I completed my degree in Information Technology - Software Engineering in Cape Town, South Africa. I am in possession of a Polish(EU Passport) and a South African Passport. I speak English, German, Polish and Afrikaans and I am currently working as a PHP Web Developer in Cape Town, South Africa but have the urge to move overseas and I also do not want to be working as a developer for the rest of my life, I would like to get in to System Analysis and Design(more interaction with clients).

In your opinion is it feasible for me to attempt to look for I.T graduate positions in lets say the U.K and around Europe when I only have about 1 Year experience or should I stay in the company i am currently working for to add onto my working experience and then attempt to look for positions overseas lets say after 1 or 2 years or should I try now as soon as possible seeing that there is always a shortage of I.T professionals in Europe.

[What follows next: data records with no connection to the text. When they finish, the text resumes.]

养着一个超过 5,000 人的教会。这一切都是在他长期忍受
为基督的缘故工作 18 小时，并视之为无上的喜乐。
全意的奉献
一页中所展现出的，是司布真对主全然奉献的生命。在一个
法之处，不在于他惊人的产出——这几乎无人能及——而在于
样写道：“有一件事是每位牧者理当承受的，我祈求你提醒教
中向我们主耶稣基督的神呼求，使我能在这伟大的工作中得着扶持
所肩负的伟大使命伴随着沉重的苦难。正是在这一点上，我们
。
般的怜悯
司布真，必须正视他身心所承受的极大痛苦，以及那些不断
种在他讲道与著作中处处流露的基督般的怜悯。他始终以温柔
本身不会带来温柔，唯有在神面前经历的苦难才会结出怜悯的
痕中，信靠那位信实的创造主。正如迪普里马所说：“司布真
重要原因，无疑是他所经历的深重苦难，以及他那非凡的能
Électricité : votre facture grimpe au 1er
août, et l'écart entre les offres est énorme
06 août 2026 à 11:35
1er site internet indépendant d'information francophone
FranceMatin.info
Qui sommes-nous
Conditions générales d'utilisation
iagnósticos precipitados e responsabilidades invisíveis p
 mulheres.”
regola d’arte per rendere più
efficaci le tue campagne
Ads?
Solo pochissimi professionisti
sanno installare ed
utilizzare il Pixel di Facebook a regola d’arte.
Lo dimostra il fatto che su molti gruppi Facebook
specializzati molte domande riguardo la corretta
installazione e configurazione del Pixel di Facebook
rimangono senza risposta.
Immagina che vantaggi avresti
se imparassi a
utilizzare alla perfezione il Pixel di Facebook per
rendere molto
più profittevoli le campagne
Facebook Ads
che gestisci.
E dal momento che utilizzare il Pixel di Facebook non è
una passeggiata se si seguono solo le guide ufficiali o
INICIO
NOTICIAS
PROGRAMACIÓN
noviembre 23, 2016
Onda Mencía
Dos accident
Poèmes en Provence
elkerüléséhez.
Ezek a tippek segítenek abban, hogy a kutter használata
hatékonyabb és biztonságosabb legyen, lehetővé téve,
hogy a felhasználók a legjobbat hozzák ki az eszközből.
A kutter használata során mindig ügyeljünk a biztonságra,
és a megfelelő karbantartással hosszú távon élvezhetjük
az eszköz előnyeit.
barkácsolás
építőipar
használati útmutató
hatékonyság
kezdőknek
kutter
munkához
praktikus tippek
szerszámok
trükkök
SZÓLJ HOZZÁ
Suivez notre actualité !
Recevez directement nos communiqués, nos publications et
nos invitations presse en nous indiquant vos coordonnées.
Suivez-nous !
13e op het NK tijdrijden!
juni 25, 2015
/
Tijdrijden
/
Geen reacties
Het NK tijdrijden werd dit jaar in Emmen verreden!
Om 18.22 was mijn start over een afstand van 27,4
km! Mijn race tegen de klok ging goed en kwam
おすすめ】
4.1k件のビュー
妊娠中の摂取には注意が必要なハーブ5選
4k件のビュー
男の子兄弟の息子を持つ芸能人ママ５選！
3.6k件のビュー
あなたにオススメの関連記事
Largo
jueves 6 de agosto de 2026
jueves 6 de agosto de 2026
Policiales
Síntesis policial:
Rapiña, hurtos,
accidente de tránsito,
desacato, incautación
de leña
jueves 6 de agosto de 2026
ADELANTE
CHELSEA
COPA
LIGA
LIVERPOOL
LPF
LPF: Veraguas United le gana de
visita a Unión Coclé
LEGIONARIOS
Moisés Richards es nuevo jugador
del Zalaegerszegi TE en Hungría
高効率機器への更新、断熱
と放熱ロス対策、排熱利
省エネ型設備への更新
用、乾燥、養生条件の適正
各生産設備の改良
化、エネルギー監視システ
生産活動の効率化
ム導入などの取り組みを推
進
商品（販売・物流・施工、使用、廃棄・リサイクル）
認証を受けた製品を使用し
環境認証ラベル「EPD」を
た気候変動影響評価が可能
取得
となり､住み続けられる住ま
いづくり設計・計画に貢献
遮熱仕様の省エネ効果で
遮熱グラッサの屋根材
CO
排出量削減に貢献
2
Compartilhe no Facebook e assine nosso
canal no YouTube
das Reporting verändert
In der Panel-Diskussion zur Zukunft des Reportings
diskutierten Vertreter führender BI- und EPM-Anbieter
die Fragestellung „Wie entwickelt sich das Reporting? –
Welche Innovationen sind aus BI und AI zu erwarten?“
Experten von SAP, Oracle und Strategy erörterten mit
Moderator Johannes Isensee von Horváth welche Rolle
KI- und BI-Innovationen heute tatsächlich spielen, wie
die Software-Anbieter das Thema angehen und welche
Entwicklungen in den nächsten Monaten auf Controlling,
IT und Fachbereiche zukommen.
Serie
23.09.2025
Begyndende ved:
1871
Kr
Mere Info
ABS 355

Your answer would be greatly appreciated as I am in a bit of a state of confusion and I want to travel overseas and am ready for a new challenge.

Thanks


----------



## James3214 (Jun 25, 2009)

You could always attempt to look. Being in IT myself I know that there are lots of jobs around for your sort of skills and I'm sure that will be the case for a long while yet. I suggest just take your time, get more experience and send your CV to a few agencies and see what they can come up with.


----------